A pregnant and very ill woman being detained and held in isolation by Immigration and Customs Enforcement is being “fast-tracked” for deportation, she and her lawyers say, after asking for better nutrition and medical care, and then contacting the media and elected officials for help. Alma Sofia Centeno Santiago, 33, is originally from Guatemala. She has lived in New York City for 15 years and has two children who are U.S. citizens. ICE has told her she could be deported as soon as Wednesday, according to her legal team.

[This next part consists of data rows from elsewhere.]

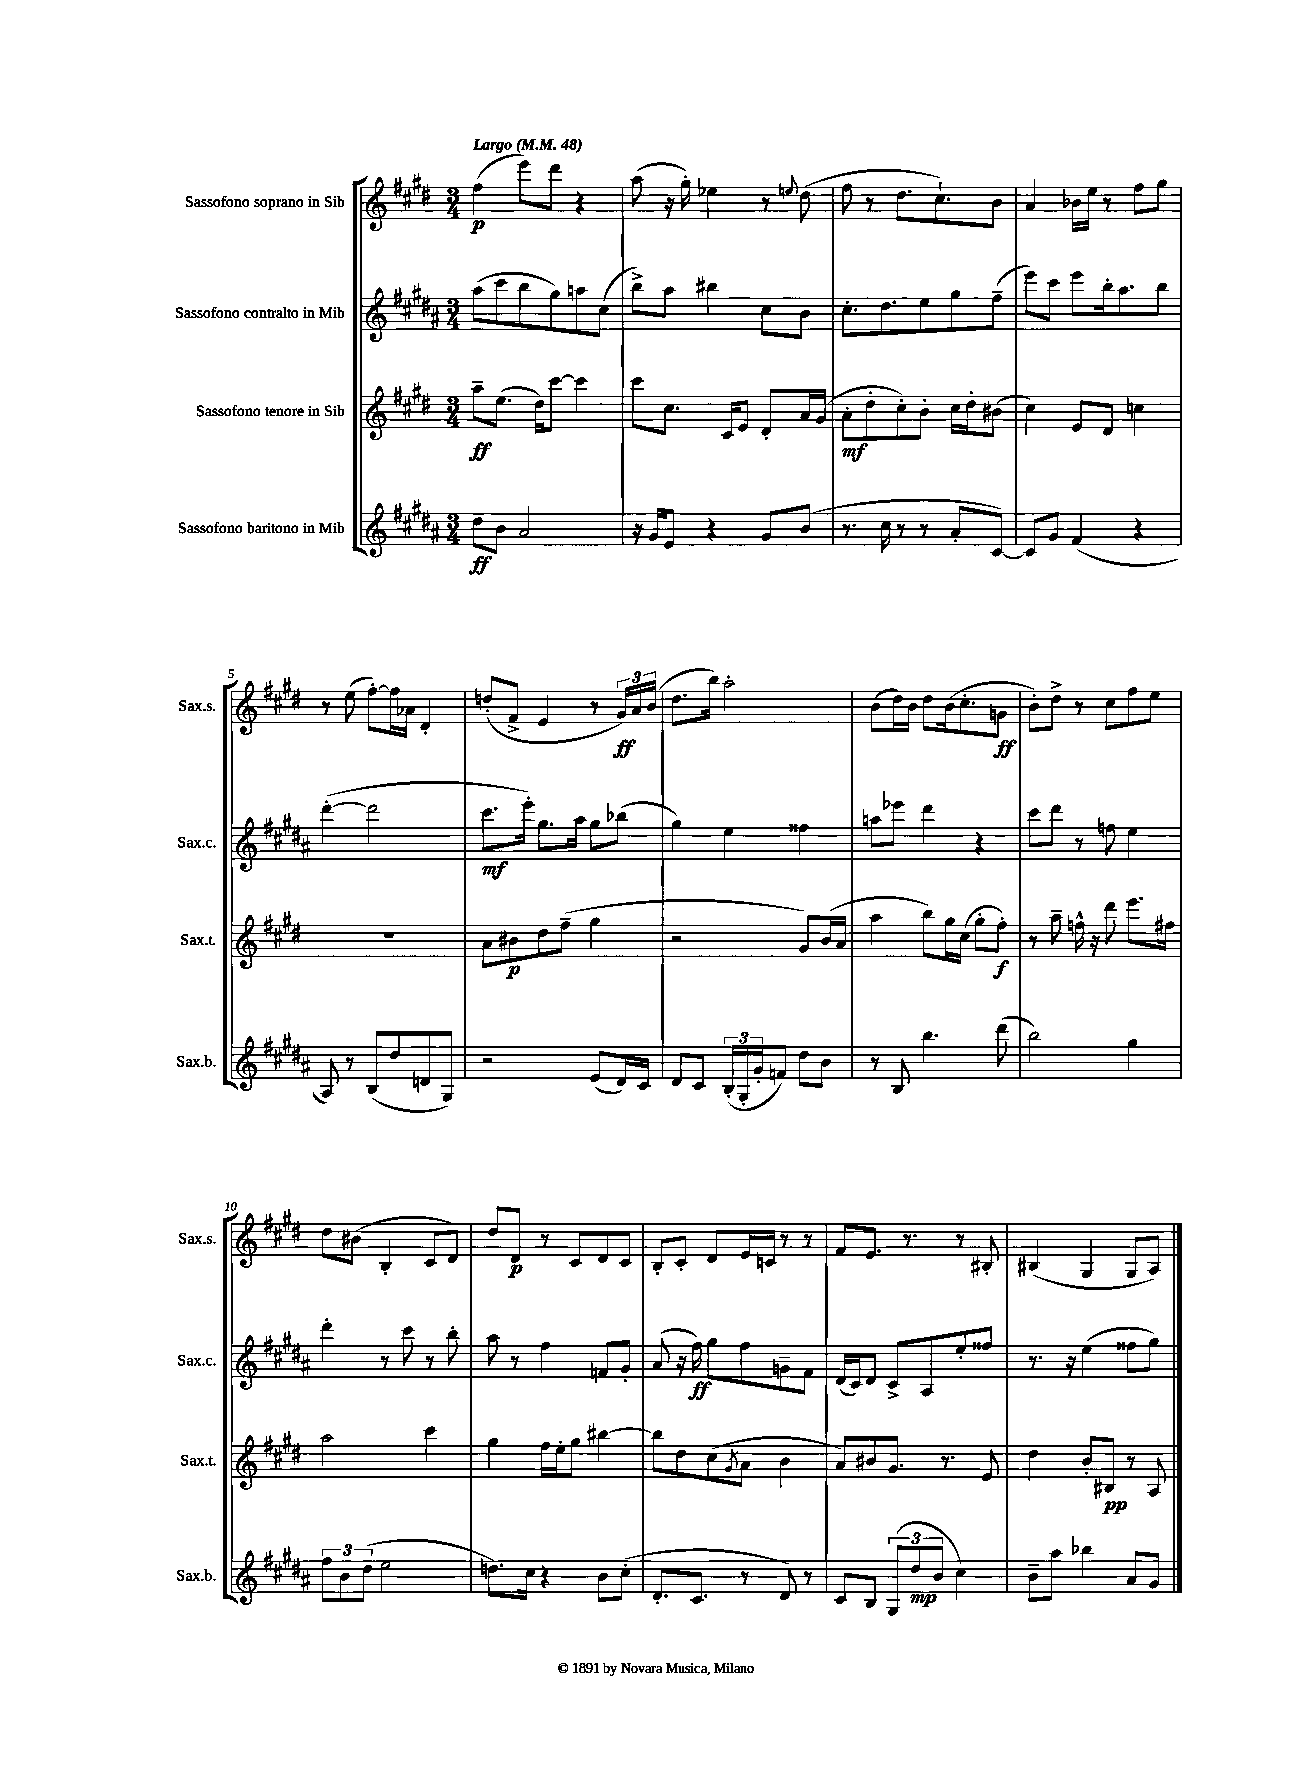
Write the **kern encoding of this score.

**kern	**kern	**kern	**kern
*staff4	*staff3	*staff2	*staff1
*clefG2	*clefG2	*clefG2	*clefG2
*k[f#c#g#d#a#]	*k[f#c#g#d#]	*k[f#c#g#d#a#]	*k[f#c#g#d#]
*M3/4	*M3/4	*M3/4	*M3/4
*MM48	*MM48	*MM48	*MM48
8dd#\L	8aa~\L	(8aa#\L	(4ff#\
8b\J	(8.ee\J	8ccc#\	.
2a#/	.	8bb\	8eee\L)
.	16dd#\LK)	.	.
.	[8ccc#\J	8gg#\)	8ddd#\J
.	4ccc#\]	8aa\	4r
.	.	(8cc#\J	.
=	=	=	=
16r	8ccc#\L	8bb^\L)	(8aa\
16g#/LK	.	.	.
8e/J	8.cc#\J	8aa#\J	16r
.	.	.	16gg#'\)
4r	.	4bb#\	4ee-\
.	16c#/LK	.	.
.	8e/J	.	.
8g#/L	8d#'/L	8cc#\L	8r
.	.	.	8qqee/
(8b/J	16a/L	8b\J	(8dd#\
.	(16g#/JJ	.	.
=	=	=	=
8.r	8a'\L	8.cc#'\L	8ff#\
.	8dd#'\	.	8r
16cc#\	.	8.dd#\	.
8r	8cc#'\)	.	8.dd#\L
8r	8b'\J	8ee\	.
.	.	.	8.cc#`\)
8a#'/L	16cc#\LL	8gg#\	.
.	16dd#'\J	.	.
[8c#/J)	(8b#\J	(8ff#~\J	8b\J
=	=	=	=
8c#/]L	4cc#\)	8eee\L)	4a/
8g#/J	.	8ccc#\J	.
(4f#/	8e/L	8eee\L	16b-\LL
.	.	.	16ee\JJ
.	8d#/J	16bb'\k	8r
.	.	8.aa#\	.
4r	4cc\	.	8ff#\L
.	.	8bb\J	8gg#\J
=	=	=	=
8A#/)	2.r	([4ddd#'\	8r
8r	.	.	(8ee\
(8B/L	.	2ddd#\]	[8ff#'\L)
8dd#/	.	.	16ff#\]L
.	.	.	16a-\JJ
8d/	.	.	4d#'/
8G#/J)	.	.	.
=	=	=	=
2r	8a\L	8.ccc#\L	(8dd'/L
.	8b#\	.	8f#^/J
.	.	16eee'\Jk)	.
.	8dd#\	8.gg#\L	4e/
.	(8ff#~\J	.	.
.	.	16aa#\Jk	.
(8e/L	4gg#\	8gg#\L	8r
16d#/L)	.	(8bb-\J	24g#/LL)
.	.	.	24a/
16c#/JJ	.	.	.
.	.	.	(24b/JJ
=	=	=	=
8d#/L	2r	4gg#\)	8.dd#\L
8c#/J	.	.	.
.	.	.	16bb\Jk)
(24B'/LL	.	4ee\	2aa'\
24G#'/	.	.	.
24g#'/J	.	.	.
8f/J)	.	.	.
8dd#\L	8g#/L)	4ff##\	.
8b\J	(16b/L	.	.
.	16a/JJ	.	.
=	=	=	=
8r	4aa\	8aa\L	(8b\L
8B/	.	8eee-\J	16dd#\L)
.	.	.	16b\JJ
4.bb\	8bb\L)	4ddd#\	8dd#\L
.	16gg#\L	.	(16b\k
.	(16cc#\JJ	.	8.cc#'\
.	8gg#'\L	4r	.
(8ddd#\	8ff#'\J)	.	8g\J
=	=	=	=
2bb\)	8r	8ccc#\L	8b'\L)
.	8aa~\	8ddd#\J	8dd#^\J
.	16ff^^\	8r	8r
.	16r	.	.
.	8ddd#\	8ff\	8cc#\L
4gg#\	8.eee\L	4ee\	8ff#\
.	.	.	8ee\J
.	16ff#\Jk	.	.
=	=	=	=
12ff#\L	2aa\	4ddd#'\	8dd#\L
12b\	.	.	.
.	.	.	(8b#\J
(12dd#\J	.	.	.
2ee\	.	8r	4B'/
.	.	8ccc#\	.
.	4ccc#\	8r	8c#/L
.	.	8bb'\	8d#/J)
=	=	=	=
8.dd\L)	4gg#\	8aa#\	8dd#/L
.	.	8r	8d#/J
16cc#\Jk	.	.	.
4r	16ff#\LL	4ff#\	8r
.	16ee'\J	.	.
.	8gg#\J	.	8c#/L
8b\L	[4bb#\	8f/L	8d#/
(8cc#'\J	.	8g#'/J	8c#/J
=	=	=	=
8.d#'/L	8bb#\]L	(8a#/	8B'/L
.	8dd#\	16r	8c#'/J
8.c#/J	.	16ff#\)	.
.	(8cc#\	8gg#\L	8d#/L
.	8qg#/	.	.
8r	8a\J	8ff#\	16e/L
.	.	.	16c/JJ
8d#/)	4b\	8g~\	8r
8r	.	8f#\J	8r
=	=	=	=
8c#/L	8a/L)	(16d#/LL	8f#/L
.	.	16c#/J)	.
8B/J	8b#/	8d#/J	8.e/J
(12G#/L	8.g#/J	8c#^/L	.
.	.	.	8.r
12dd#/	.	.	.
.	.	8A#/	.
12b/J	.	.	.
.	8.r	.	.
4cc#\)	.	8ee'/	8r
.	8e/	8ff##/J	8B#'/
=	=	=	=
8b~\L	4dd#\	8.r	(4B#/
8aa#\J	.	.	.
.	.	16r	.
4bb-\	8b'/L	(4ee\	4G#/
.	8B#/J	.	.
8a#/L	8r	8ff##\L	8G#/L
8g#/J	8A/	8gg#\J)	8A/J)
==	==	==	==
*-	*-	*-	*-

Centeno Santiago’s detainment and alleged treatment in ICE custody were first reported by Telemundo. She was arrested by four ICE agents on April 21, 2019, according to the New York Legal Assistance Group, who is representing her. Telemundo reports that she was taken into custody after an appearance before the Queens Family Court, a tactic that saw a staggering rise after President Trump took office. (The New York-based Immigrant Defense Project documented a 1,700 percent increase in arrests and attempted arrests outside courthouses in the years since Trump’s election. Earlier this year, the state reined in the practice, requiring ICE agents to have a judicial warrant for such arrests.) Centeno Santiago’s relatives told the New York Daily News that she was at family court for a child custody hearing when she was arrested; the HuffPost has a conflicting report, saying she was “resolving a domestic dispute with her boyfriend” when she was arrested.
“She was handcuffed and taken right off the street in front of Alma’s mother and other witnesses,” says Jodi Ziesemer, an attorney at NYLAG and the director of the organization’s Immigrant Protection Unit. HuffPost reports that before her arrest, Centeno Santiago lived with her boyfriend, her mother, her two children, and a niece, and that she’s worked at a bakery and served as the family’s main breadwinner. She’s currently being held at New Jersey’s Bergen County Detention Facility, which the Queens Daily Eagle reports is under quarantine due to a mumps outbreak.
Centeno Santiago only learned that she was pregnant after she was taken into ICE custody, Ziesemer says, and soon began experiencing vomiting, stomach pain, and dehydration. HuffPost reports she’s been hospitalized twice for stomach infections since entering the facility.
Centeno Santiago’s mother told the New York Daily News, “She has pains,” adding, “she’s not used to the [detention facility] food, they’re not feeding her breakfast. They won’t let her wash some days.” An ICE spokesperson told the Daily News that “all detainees receive necessary and appropriate health services, food, and care.” (This of course isn’t the first time people in immigration custody have come forward about inhumane and illegal conditions.)